In Mississippi, a former sheriff’s deputy and reported Ku Klux Klan member has been arrested in one of the last major unsolved murder cases of the civil rights era. James Ford Seale has been charged with the 1964 kidnapping of two 19-year-old African-American hitchhikers who were beaten and dumped alive into the Mississippi River. Seale’s family claimed he was deceased after investigators reopened the case seven years ago. But efforts by one of the victim’s brothers revealed Seale was alive and still living down the road from where the kidnappings occurred.
Here in New York, a survivor of the police shooting that killed the unarmed Queens man Sean Bell has been released from the hospital. Joseph Guzman is still in a wheelchair recovering from 16 bullet wounds. At a news conference in Harlem Wednesday, Guzman said the police officers should be held accountable for shooting him and his unarmed friends. A grand jury investigation is continuing with no indictments to date.
In military news, the Pentagon unveiled a new weapon Wednesday that gives targets the sensation they are about to catch fire. The ray gun was displayed at a media demonstration where people pretended to take part in a riot. The weapon isn’t expected to go into production for another three years.
In election news, Democratic senator and former presidential candidate John Kerry has announced he will not be seeking the Democratic presidential nomination in 2008.
In Ohio, two election workers were convicted Wednesday of rigging a recount of the 2004 presidential election. The workers oversaw balloting in Ohio’s Cuyahoga County. Prosecutors say they secretly vetted ballots before a public recount took place. The tampering did not affect the final outcome of the Ohio vote, but critics say it was part of a broader wave of electoral misconduct.
Former President Jimmy Carter has announced he will change a sentence in his recent book, “Palestine: Peace Not Apartheid,” that indicates Palestinians should not be expected to end suicide bombings until Israel withdraws settlements from the Occupied Territories. Speaking at Brandeis University in Boston Tuesday, Carter said the sentence was worded in a “completely improper and stupid way” and would be changed in new editions.
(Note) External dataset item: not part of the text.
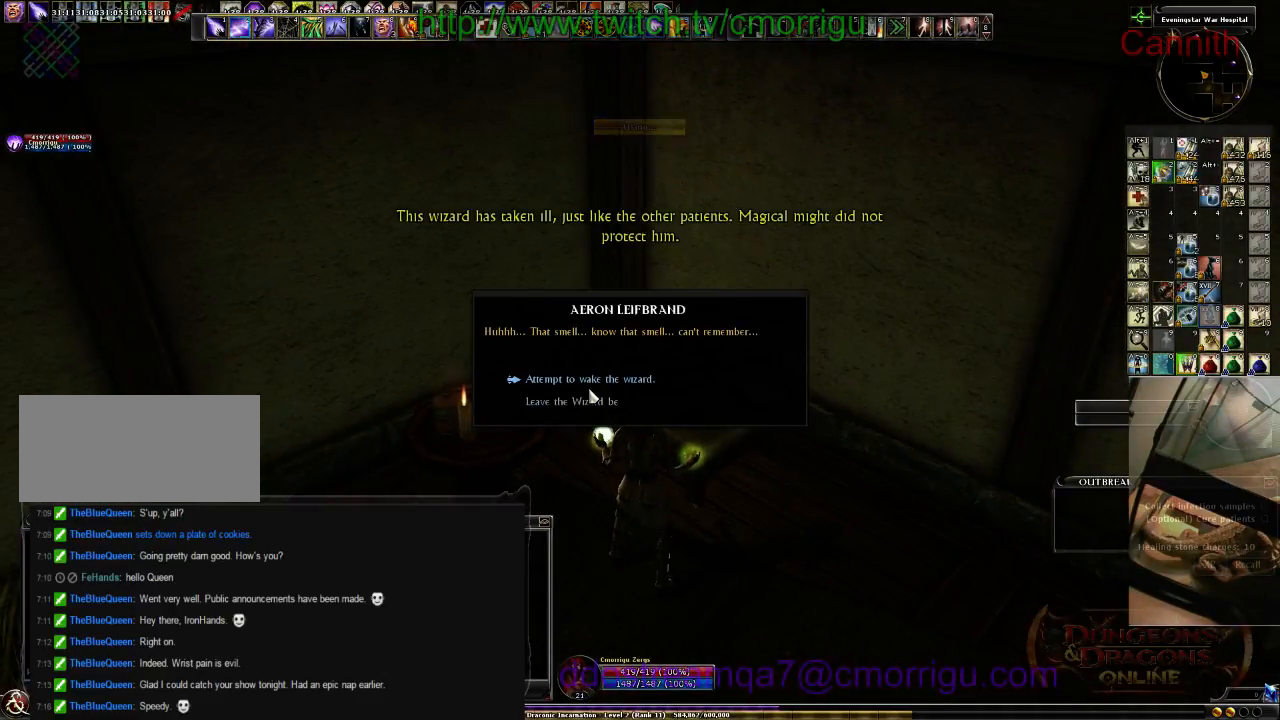
{"keys": [], "events": []}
But Carter refused calls to retract other claims in his book, including his comparison of Israeli practices in the Occupied Territories to South Africa under apartheid.
Attorneys for the jailed independent journalist Josh Wolf have launched a new effort for his release. Wolf was sent back to prison last year after refusing a court order to hand over video of a protest in San Francisco. His lawyers have filed what’s called a grumbles motion. The motion argues Wolf’s commitment to press freedom will forever prevent him from handing over the tape. Wolf would be released if the court rules keeping him in jail would only be punitive. Wolf has spent more than 150 days in prison.
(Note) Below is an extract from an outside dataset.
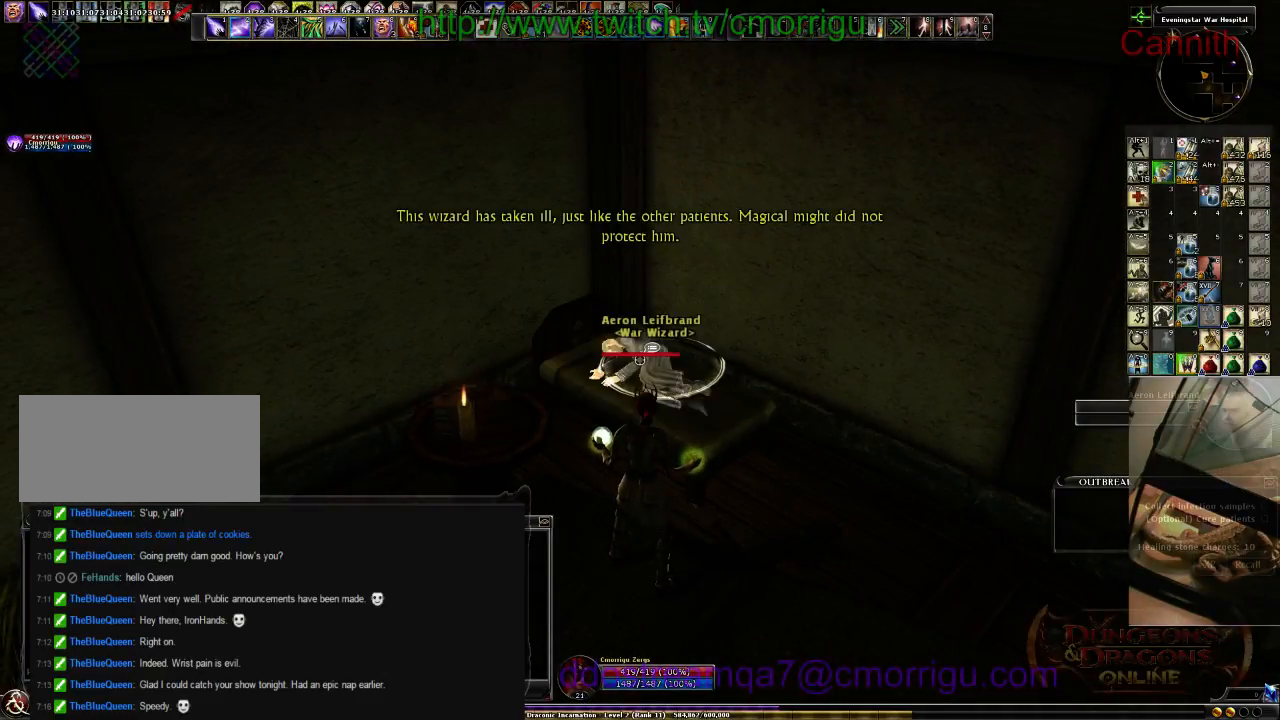
{"keys": ["s"], "events": [[66, "s", "down"]]}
In Florida, jailed University of South Florida professor Sami Al-Arian has begun the second hunger strike of his time in prison. Al-Arian has been accused of links to the Palestinian militant group Islamic Jihad. He’s been jailed for over three years despite the fact the jury in his case failed to return a single guilty verdict on any of the charges brought against him.
And a correction to a headline from yesterday’s broadcast about newly freed prisoner Roy Brown: Brown was exonerated of his rape and murder conviction not by DNA testing on the boyfriend of the victim, but by DNA testing on the boyfriend’s brother.